Because the card’s have bonuses and benefits that interact better with certain cards, building a ‘themed’ deck is less advantageous than a DC fan may like. For instance, in the first game I played I employed a strategy of purchasing the Villain cards ‘Suicide Squad’. These are Joker henchmen in the DC Universe, the bad-guys of that Comic world. Now, I was playing Superwoman, whose ability granted me extra card draws per turn based on any new Villains I purchased during my turn. So each time I used Power points to buy one of these Villain cards from the market-place I was effectively gaining a benefit due to purchasing, or rather ’employing’ Villains to come to my side. In addition the Victory Points that these ‘Suicide Squad’ Villains granted were based on the total number of ‘Suicide Squad’ Villain’s I had in my deck at the end of the game. So not only was my Super-hero power encouraging me to employ Villains, but the Villain’s themselves were rewarding me for basically employing their ‘friends’.
To be fair this strategy proved successful because my competing Super-heroes in the game went for Cards that were more thematic and resource oriented, while I went in for pure Victory Point count by acquiring cards like the ‘Suicide Squad’ that had little in game benefits but produced dividends down the road. And it worked, I won that game. But it came at a cost of being a Super-hero who employed Villain’s and who went without the bells and whistles of item’s like Wonder Woman’s Lasso or Aqua-man’s Trident (I also made sure to purchase Super-Villain’s from the Super-Villain deck to increase my Victory Point total).
So mechanically the game rewards an atypical Super-hero ethos, that is ‘buying’ Villain’s and bringing them to your side, including the big-daddy Super-Villain’s of the game. It also places a premium on acquiring cards that have high Victory Points, oddly enough like Villain’s and the Super-Villain’s, but that do not necessarily coincide with the cooler thematic cards in the game. A lot of the cards that have in-game effects that are useful during play also yield little Victory Points at the end which again means player’s may wish to ultimately favor less ‘cool’ card choices. So in terms of ‘in-the-Super-heroes-shoe’s’ feel, the game leaves something to be desired. However putting aside thematic tie-in’s the gameplay itself does indeed lend itself towards careful resource consideration and attention to what tactics your opponents are going for.
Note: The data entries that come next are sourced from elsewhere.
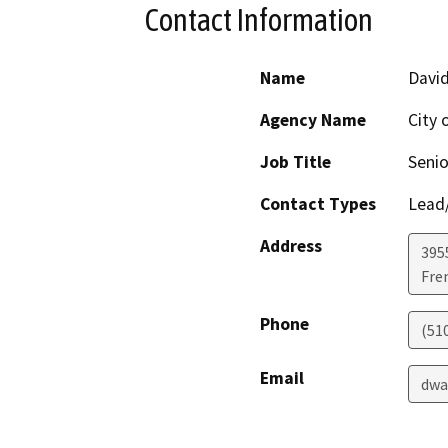
Contact Information
Name
Davi
Agency Name
City 
Job Title
Senio
Contact Types
Lead/
Address
395
Fre
Phone
(51
Email
dwa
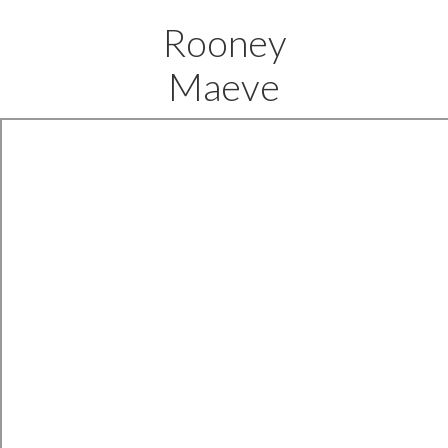
Rooney
Maeve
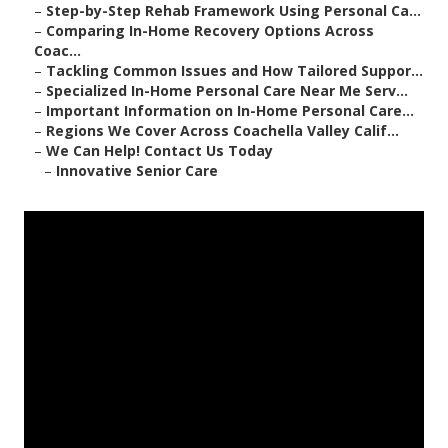
–
Step-by-Step Rehab Framework Using Personal Ca...
–
Comparing In-Home Recovery Options Across
Coac...
–
Tackling Common Issues and How Tailored Suppor...
–
Specialized In-Home Personal Care Near Me Serv...
–
Important Information on In-Home Personal Care...
–
Regions We Cover Across Coachella Valley Calif...
–
We Can Help! Contact Us Today
–
Innovative Senior Care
In terms of artwork the game is top-notch with the action and polish worthy of any quality comic book. The card design is incredibly pleasing to the eye in terms of borders, shades and visual layout. The game mechanics are clear-cut and not too verbose in their presentation as well. The one thing they lack is a bit of in-game description similar to Magic’s background text but this is more of a personal preference.
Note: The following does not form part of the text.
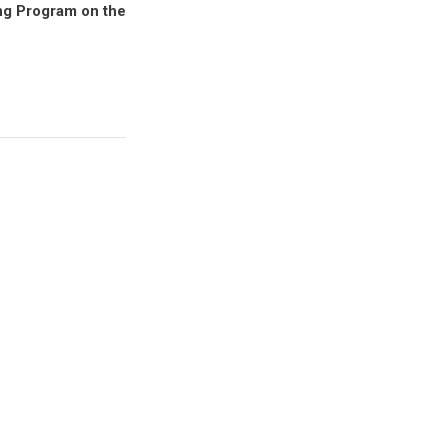
ing Program on the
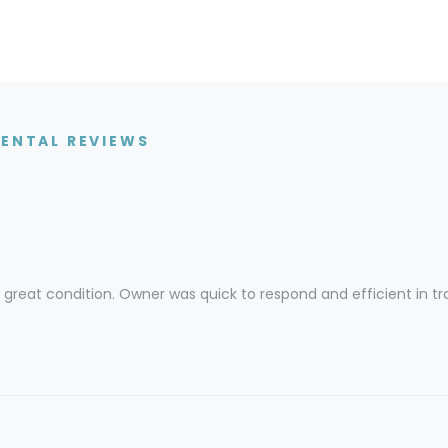
RENTAL REVIEWS
great condition. Owner was quick to respond and efficient in tr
Overall the game is a good throw-down between other more serious Table-top pursuits. It has excellent artwork and an eye towards planning and resource management, the hallmarks of any good strategy game. In terms of repeatability however, it’s easy to see how once player’s are familiar enough with end-game Victory Point counts, they will all pursue a Villain stacked deck which may be a tough pill to swallow for your typical DC-fanboy. However, if you’re just in it to win, there’s no reason that a game or two of DC Deckbuilding can not make a guest appearance here and there at your weekly session.